Wir haben ein gutes Turnier erlebt, gerade wenn man es mit den beiden vorigen vergleicht. Die Spanier haben sich zum Ende hin gesteigert, ihren Kombinationen zuzusehen, erfreut die Ästheten. Deutschland hat der Fußballwelt Höhepunkte gegen England, Argentinien und Australien beschert, dabei sechzehn Tore geschossen.

Uruguay hat im Angriff dynamisch gespielt und herrliche Treffer erzielt. Ghana war für Spannung und Drama zuständig, Argentinien zumindest unterhaltsam. Mexiko und Chile bereicherten das Turnier, obwohl sie im Achtelfinale ausschieden, mit offensiver Ausrichtung. Holland schoss immerhin das schönste Tor: das 1:0 Giovanni van Bronckhorsts gegen Uruguay aus nahezu vierzig Metern.
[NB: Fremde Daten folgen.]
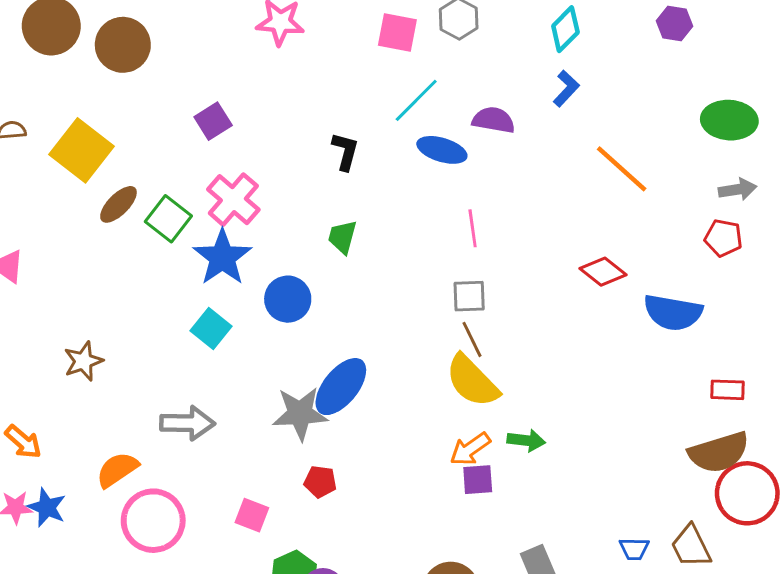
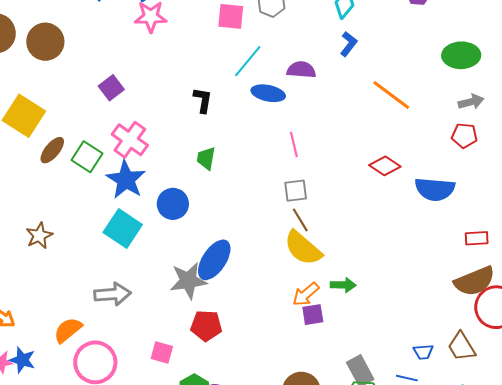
cyan square: (211, 328) -> (123, 229), size x1.4
brown star: (83, 361) -> (39, 236), moved
red pentagon: (320, 482) -> (206, 326), size x1.4

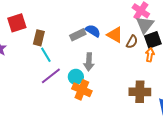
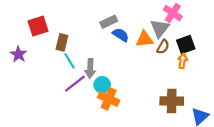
gray triangle: (145, 25) -> (160, 28), moved
gray rectangle: (78, 35) -> (109, 22), moved
orange triangle: (115, 35) -> (145, 39), turned -36
gray arrow: (89, 62) -> (90, 68), moved

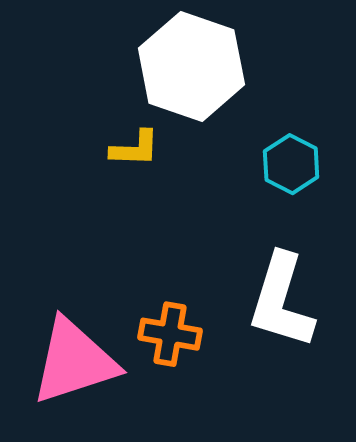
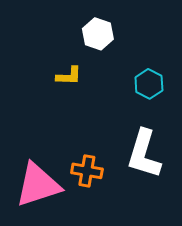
white hexagon: (191, 66) -> (98, 34), size x0.6

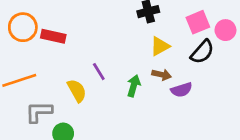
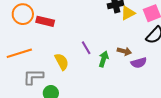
yellow triangle: (160, 46) -> (128, 13), moved
purple line: (99, 72) -> (86, 48), moved

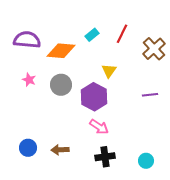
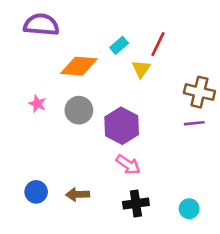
purple semicircle: (27, 40) -> (41, 25), moved
brown cross: (154, 49) -> (199, 92), moved, turned -35
yellow triangle: (109, 71) -> (141, 69), moved

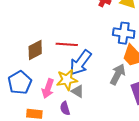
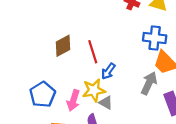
red line: (67, 44) -> (93, 52), turned 70
brown diamond: (35, 50) -> (63, 46), moved
blue arrow: (81, 63) -> (108, 71), size x0.6

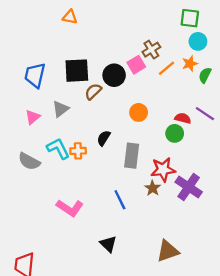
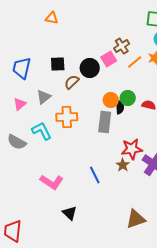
black square: (77, 71) -> (58, 64), size x0.7
green circle: (175, 133) -> (128, 98), moved
black semicircle: (104, 138) -> (120, 107), moved, turned 144
orange cross: (78, 151) -> (67, 117), moved, size x1.5
gray rectangle: (132, 156) -> (105, 122), moved
black triangle: (108, 244) -> (70, 213), moved

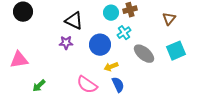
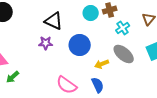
cyan cross: (124, 33) -> (123, 28), moved
yellow arrow: (111, 67) -> (102, 64), moved
green arrow: (39, 86) -> (13, 77), moved

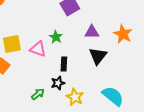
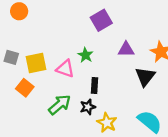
black triangle: (98, 56) -> (145, 76), moved
green arrow: (38, 94) -> (60, 105), moved, size x1.5

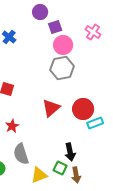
Taktische Trends werden an Weltmeisterschaften nicht gesetzt, sondern allenfalls nachvollzogen. Das System 4-2-3-1 ist derzeit " state of the art ", alle vier Halbfinalisten formierten sich so, ebenso drei der vier unterlegenen Viertelfinalisten. Die deutschen Ohrfeigen für England und Argentinien stehen exemplarisch für die Abkehr vom 4-4-2 und dessen Unterlegenheit.

Die Reduzierung auf eine statt zwei Spitzen darf nicht mit einer Tendenz zur Defensive verwechselt werden. Die Dreierreihe im offensiven Mittelfeld kann mit Halbstürmern besetzt sein, die abwechselnd nach vorne stoßen (etwa Lukas Podolski, Mesut Özil und Thomas Müller). Für die deutsche Elf bekamen sogar die beiden defensiven Mittelfeldspieler, vor allem Sami Khedira, den Auftrag, in den Strafraum zu gehen. Ob sich bald ein 4-2-4-0 durchsetzen wird? Es wäre die logische Folge des immer variabler werdenden Angriffsspiels.

Nichts Neues dagegen in der Verteidigung: Die Viererkette ist nach wie vor das Non-plus-Ultra – auch wenn man gespannt sein darf, wohin die Experimente des Taktikforschers Marcelo Bielsa mit der Dreierkette führen werden. Davor ordnen zwei "Sechser" den Raum vor der Abwehr. Für Spanien (Sergio Busquets und Xabi Alonso) und Deutschland eher Spielmachertypen, für Holland die Abräumer alter Schule, Nigel de Jong und Mark van Bommel, die beide im Finale hätten Rot sehen können.